I have used this meter for about a year now. I had to get a second probe after only a month. The first probe worked very consistently for a few batches, then went haywire with crazy readings. I got a new probe and things appear to be fine now. Its always pretty much bang on when I calibrate with 4 and 7 solution - only ever .02 off at most. And my mash ph's are pretty much always the same for the same receipes with same salt additions, so Im pretty confident at least its consistent.

I did notice one gotcha, I once got erratic readings and tracked it down to a piece of grain in between the probe and the outer plastic shell. I now pour my samples through a small sieve to get just the liquid. Also as mentioned by a previous poster - this thing is really sensitive to temp. I now always calibrate and measure samples at about 25-27 C. When I think about it now, maybe my first probe was OK after all but I was measuring at different temps.

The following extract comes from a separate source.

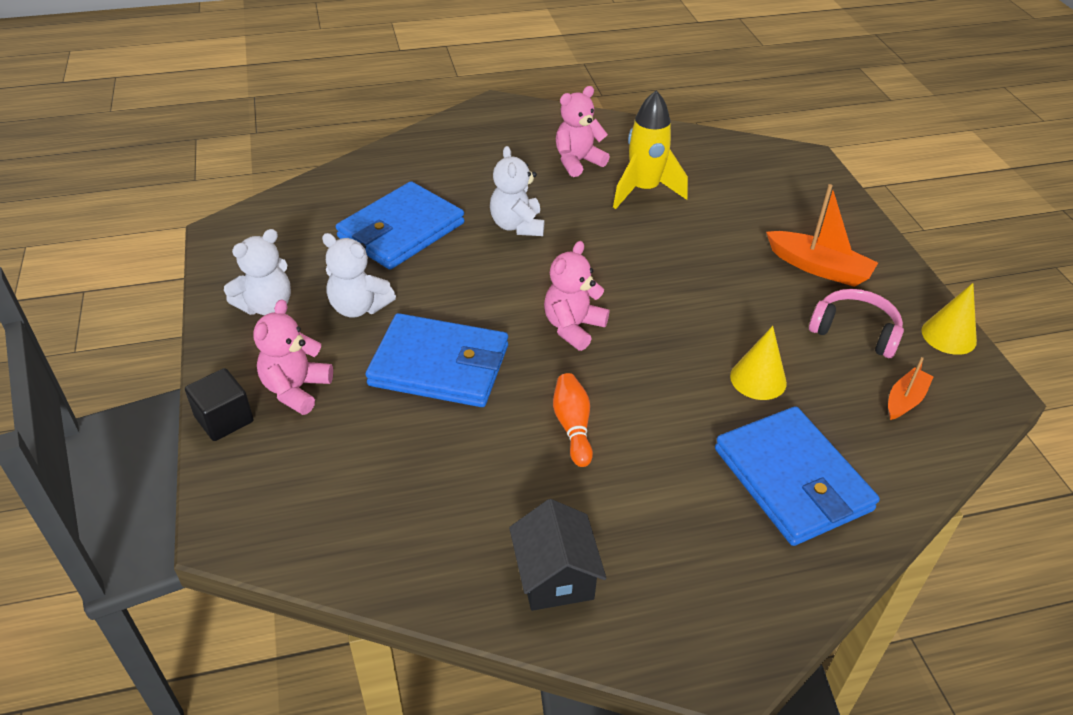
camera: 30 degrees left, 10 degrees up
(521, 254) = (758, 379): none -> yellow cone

In summary, I may have been unlucky with the quality control on my first probe, otherwise this is a good meter once you get used to it. I have never done much pH reading work before and so this learning curve may have been the case if I had started with another model of meter.

lastly, one thing it wont measure very easily is water. eg sparge water - it goes from 5.5 to 6.0+ over a minute or two, stir the water and it goes down again then creeps up again. I have to take an average and leave it at that. I normally do another reading once I have collected the entire kettle volume and assume my sparge water ph was fine as long as the ph of the kettle wort is not much different to the mash ph eg 5.4 to 5.5. I am not sure if this derivation is reasonable or not.

Kaiser 09-14-2012 04:33 PM

Quote:

Originally Posted by craigevo (Post 4412291)
lastly, one thing it wont measure very easily is water. eg sparge water - it goes from 5.5 to 6.0+ over a minute or two, stir the water and it goes down again then creeps up again. I have to take an average and leave it at that. I normally do another reading once I have collected the entire kettle volume and assume my sparge water ph was fine as long as the ph of the kettle wort is not much different to the mash ph eg 5.4 to 5.5. I am not sure if this derivation is reasonable or not.

This is because your water is weakly buffered. The pH probe actually consumes a tiny amount H+ and thus works like a base which drives up the pH of the liquid close to the membrane if it is weakly buffered. When you move it around the measured pH drops b/c you even out the H+ concentration.

The good thing is that if your water is weakly buffered it canít have a strong effect on mash or sparge pH and its actual pH also matters very little.